Recently, telehealth has been getting a huge amount of publicity in the pandemic. Which of these areas you mentioned do you think will have the greatest impact?

Naomi Fried 

Where we’re going to see the biggest growth in digital health will be in digital health diagnostics. We’re already seeing diagnostics for sleep, sleep apnea, pain, Parkinson’s Disease, even things like concussions.

For example, Prevent Biometrics has a mouth guard that athletes can wear to instantly detect a concussion, which then notifies the coach via an app. Mental health is another area where there’s a lot of digital diagnostic work. Sound Health has developed a digital health solution that analyzes a person’s voice and how they are saying something to evaluate their mental health. By identifying the digital biomarkers in a person’s voice, they can measure symptoms of depression or mild traumatic brain injury, or concussion.

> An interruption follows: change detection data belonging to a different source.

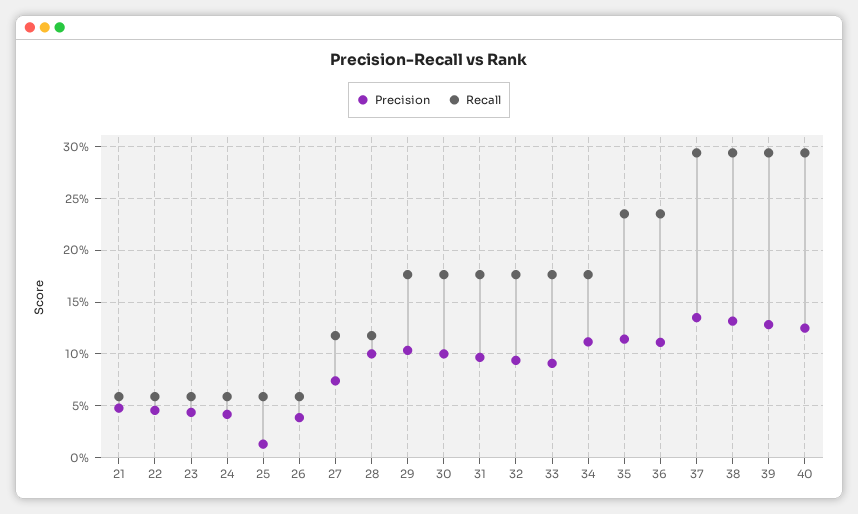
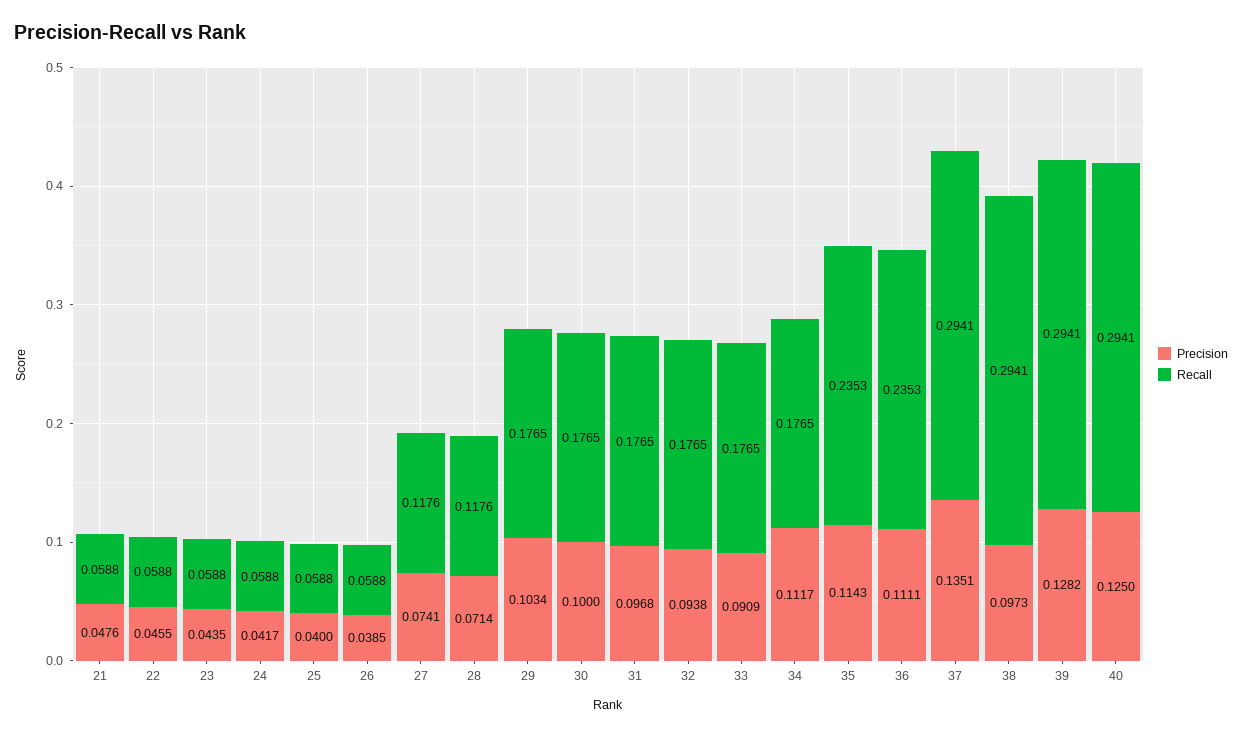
  {
    "Precision": {
      "21": 0.0476,
      "22": 0.0455,
      "23": 0.0435,
      "24": 0.0417,
-     "25": 0.01,
+     "25": 0.04,
      "26": 0.0385,
      "27": 0.0741,
-     "28": 0.1,
+     "28": 0.0714,
      "29": 0.1034,
      "30": 0.1,
      "31": 0.0968,
      "32": 0.0938,
      "33": 0.0909,
      "34": 0.1117,
      "35": 0.1143,
      "36": 0.1111,
      "37": 0.1351,
-     "38": 0.13,
+     "38": 0.0973,
      "39": 0.1282,
      "40": 0.125
    },
    "Recall": {
      "21": 0.0588,
      "22": 0.0588,
      "23": 0.0588,
      "24": 0.0588,
      "25": 0.0588,
      "26": 0.0588,
      "27": 0.1176,
      "28": 0.1176,
      "29": 0.1765,
      "30": 0.1765,
      "31": 0.1765,
      "32": 0.1765,
      "33": 0.1765,
      "34": 0.1765,
      "35": 0.2353,
      "36": 0.2353,
      "37": 0.2941,
      "38": 0.2941,
      "39": 0.2941,
      "40": 0.2941
    }
  }

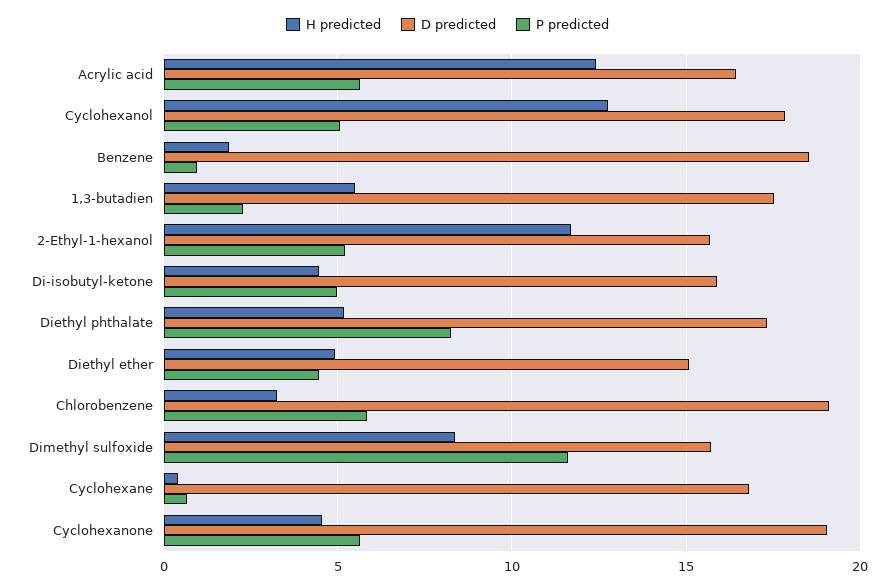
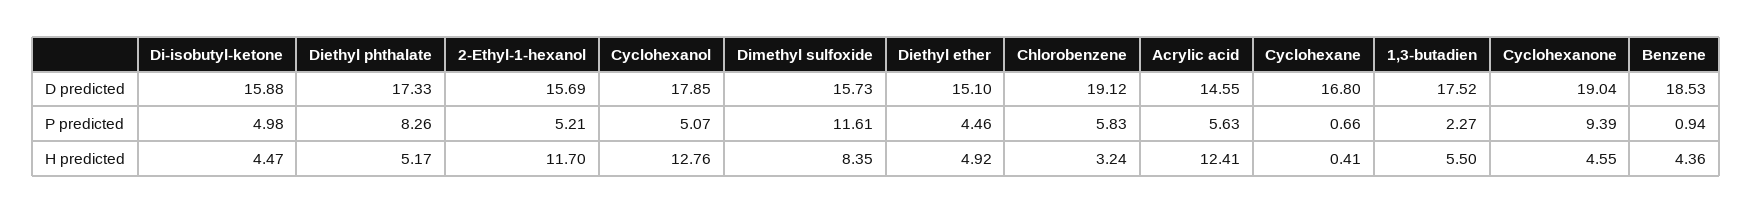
  {
    "H predicted": {
      "Acrylic acid": 12.41,
      "Cyclohexanol": 12.76,
-     "Benzene": 2,
+     "Benzene": 4.36,
      "1,3-butadien": 5.5,
      "2-Ethyl-1-hexanol": 11.7,
      "Di-isobutyl-ketone": 4.47,
      "Diethyl phthalate": 5.17,
      "Diethyl ether": 4.92,
      "Chlorobenzene": 3.24,
      "Dimethyl sulfoxide": 8.35,
      "Cyclohexane": 0.41,
      "Cyclohexanone": 4.55
    },
    "D predicted": {
-     "Acrylic acid": 16.5,
+     "Acrylic acid": 14.55,
      "Cyclohexanol": 17.85,
      "Benzene": 18.53,
      "1,3-butadien": 17.52,
      "2-Ethyl-1-hexanol": 15.69,
      "Di-isobutyl-ketone": 15.88,
      "Diethyl phthalate": 17.33,
      "Diethyl ether": 15.1,
      "Chlorobenzene": 19.12,
      "Dimethyl sulfoxide": 15.73,
      "Cyclohexane": 16.8,
      "Cyclohexanone": 19.04
    },
    "P predicted": {
      "Acrylic acid": 5.63,
      "Cyclohexanol": 5.07,
      "Benzene": 0.94,
      "1,3-butadien": 2.27,
      "2-Ethyl-1-hexanol": 5.21,
      "Di-isobutyl-ketone": 4.98,
      "Diethyl phthalate": 8.26,
      "Diethyl ether": 4.46,
      "Chlorobenzene": 5.83,
      "Dimethyl sulfoxide": 11.61,
      "Cyclohexane": 0.66,
-     "Cyclohexanone": 5.5
+     "Cyclohexanone": 9.39
    }
  }

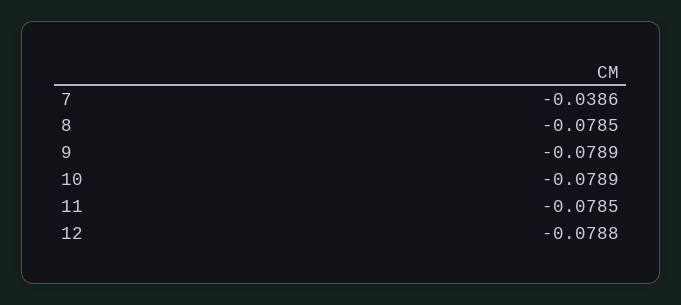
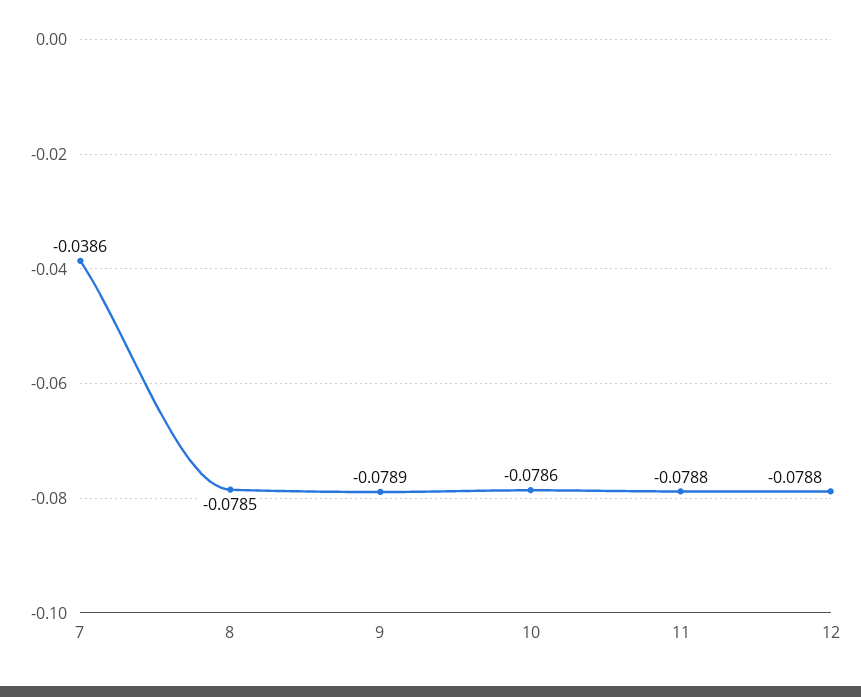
  {
    "7": -0.0386,
    "8": -0.0785,
    "9": -0.0789,
-   "10": -0.0789,
+   "10": -0.0786,
-   "11": -0.0785,
+   "11": -0.0788,
    "12": -0.0788
  }

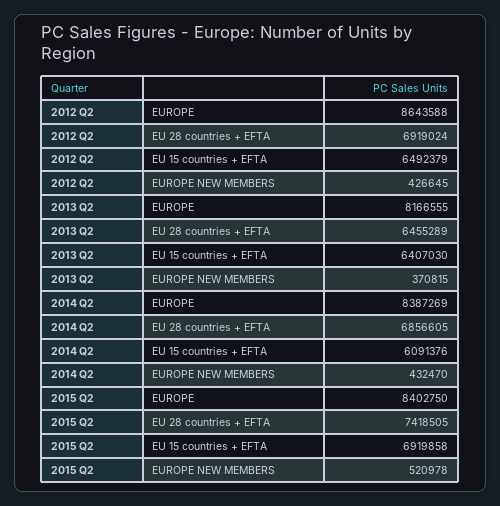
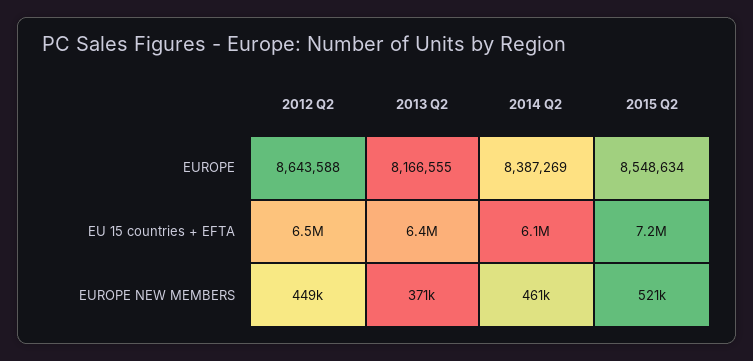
  {
    "2012 Q2": {
      "EUROPE": 8643588,
-     "EU 28 countries + EFTA": 6919024,
      "EU 15 countries + EFTA": 6492379,
-     "EUROPE NEW MEMBERS": 426645
+     "EUROPE NEW MEMBERS": 449000
    },
    "2013 Q2": {
      "EUROPE": 8166555,
-     "EU 28 countries + EFTA": 6455289,
      "EU 15 countries + EFTA": 6407030,
      "EUROPE NEW MEMBERS": 370815
    },
    "2014 Q2": {
      "EUROPE": 8387269,
-     "EU 28 countries + EFTA": 6856605,
      "EU 15 countries + EFTA": 6091376,
-     "EUROPE NEW MEMBERS": 432470
+     "EUROPE NEW MEMBERS": 461000
    },
    "2015 Q2": {
-     "EUROPE": 8402750,
+     "EUROPE": 8548634,
-     "EU 28 countries + EFTA": 7418505,
-     "EU 15 countries + EFTA": 6919858,
+     "EU 15 countries + EFTA": 7200000,
      "EUROPE NEW MEMBERS": 520978
    }
  }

Even cancer is being diagnosed with digital health tools. The digital health app, BiliScreen, uses smartphone cameras to detect pancreatic cancer by measuring the bilirubin levels and the whites of a person’s eyes, which is what causes pancreatic cancer patients’ eyes to take on a yellowish tint as their condition becomes more advanced.  What makes BiliScreen special is it can use this camera to detect very low levels of bilirubin, before the yellowing is visible to the naked eye, and indicate possible disease. Ultimately, this is an easier, cheaper diagnostic than a traditional blood test and can be done before any symptoms start to show.